セントラルドグマ
セントラルドグマ(英: central dogma[1])とは、遺伝情報は「DNA→(転写)→mRNA→(翻訳)→タンパク質」の順に伝達される、という、分子生物学の概念である[2]。フランシス・クリックが1958年に提唱した[3][4]。この概念は細菌からヒトまで、原核生物・真核生物の両方に共通する基本原理だとされた[2]。中心教義、中心命題、中心ドグマとも[5]。
セントラルとは中心、ドグマとは宗教における教義のことであり、セントラルドグマは、「分子生物学の中心原理」または「生物学の中心教義」と呼ばれることがある。
遺伝情報の発現
セントラルドグマの過程は次のとおりである。まず、RNAポリメラーゼⅡの働きにより、DNAの遺伝情報はmRNAに転写される[6]。次に、mRNAが核膜の孔を通って核から細胞質に出ると、細胞質中のリボソームに結合する[6]。リボソームにおいては、アミノ酸を運んできたtRNAが、mRNAの3つずつの塩基配列(コドン)に対応して結合し、運ばれてきたアミノ酸が繋がってペプチドを作る[6]。RNAからタンパク質を作ることを翻訳と呼ぶ[7]。この、DNAからタンパク質が出来る流れの概念がセントラルドグマである[6]。
通常遺伝情報はこのようにDNAからタンパク質に一方的に伝達され、発現するのであるが、例外がある。RNAを遺伝子としているウイルスの一部(レトロウイルス)は、宿主細胞内でRNAをDNAに変換するセントラルドグマの逆反応を行う。その後に、セントラルドグマに従ってDNAからRNAの転写を経てタンパク質へ翻訳され、ウイルスが作成される。
遺伝情報の複製
生物の遺伝情報はゲノムDNAに保存されている。生物の基本単位である細胞が同じ遺伝情報を持った二つの細胞に分裂するためには、細胞が分裂する前に親細胞と同じ遺伝情報をもう一揃え合成する必要がある。この遺伝情報の複製はDNA複製によって行われる。また親から子への遺伝もDNA複製によって行なわれるが、有性生殖を行う生物は減数分裂によって染色体の選択が行われた接合子が接合する事で両親の遺伝情報の半分ずつを受け継ぐ。

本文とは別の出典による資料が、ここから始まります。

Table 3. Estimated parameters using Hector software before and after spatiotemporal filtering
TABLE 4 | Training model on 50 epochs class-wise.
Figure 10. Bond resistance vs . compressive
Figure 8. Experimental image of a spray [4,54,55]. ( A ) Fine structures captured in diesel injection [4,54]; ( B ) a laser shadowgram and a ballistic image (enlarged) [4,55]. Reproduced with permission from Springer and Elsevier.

複製は 極めて高い精度で行われるが、それでも10-9程度の割合で合成ミスが起こる。また紫外線や化学物質によってDNAが傷つき、突然変異が生じることもある。
脚注
- ↑ 文部省・日本遺伝学会 『学術用語集 遺伝学編』 丸善、1993年、増訂版。ISBN 4-621-03805-2。
- ↑ 2.0 2.1 東京大学生命科学教科書編集委員会 『理系総合のための生命科学』 羊土社、2013年、第3版。ISBN 978-4-7581-2039-5。

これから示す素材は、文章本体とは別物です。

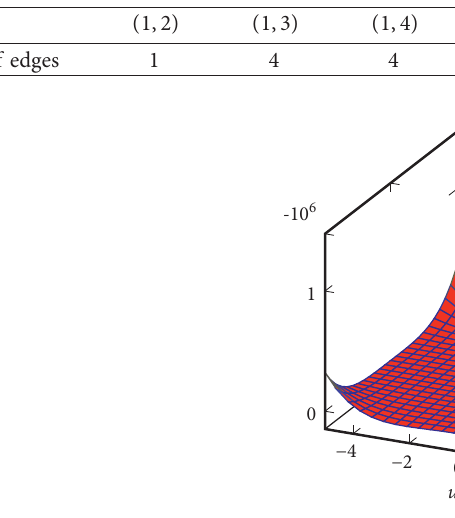
Figure 3: 3D plot of M-polynomial of dexamethasone D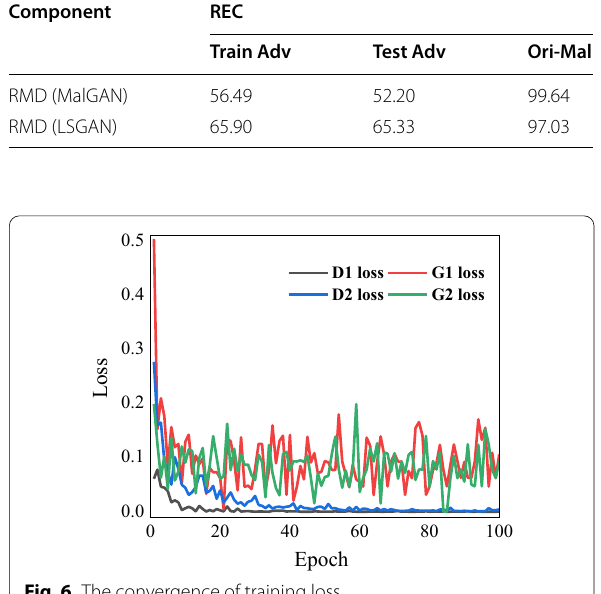
Fig. 6 The convergence of training loss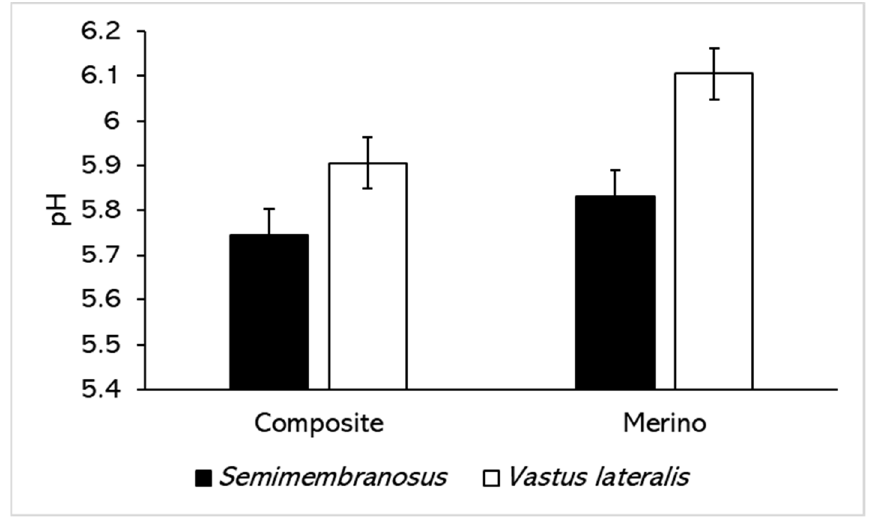
Figure 1. The pH of Semimembranosus and Vastus lateralis from Composite and Merino sheep before retail packaging. Values are predicted means ± standard error of differences (SED). p (breed × muscle) is 0.096.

- ↑ 嶋田正和ほか・数研出版編集部 『高等学校理科用 生物』 数研出版、2012年。ISBN 978-4-410-81147-0。
- ↑ Crick, F.H.C. (1958): On Protein Synthesis. Symp. Soc. Exp. Biol. XII, 139-163. (pdf, early draft of original article)
- ↑ 「セントラルドグマ」 - 大辞林 第三版
- ↑ 6.0 6.1 6.2 6.3 国立遺伝学研究所. “微生物の遺伝学 ~ DNAからのタンパク質合成”. . 2014閲覧.
- ↑ Elic J. Simon, Jane B. Reece, Jean L. Dickey 『エッセンシャル キャンベル生物学』 池内昌彦, 伊藤元己, 箸本春樹訳、丸善、2011年。ISBN 978-4-621-08399-4。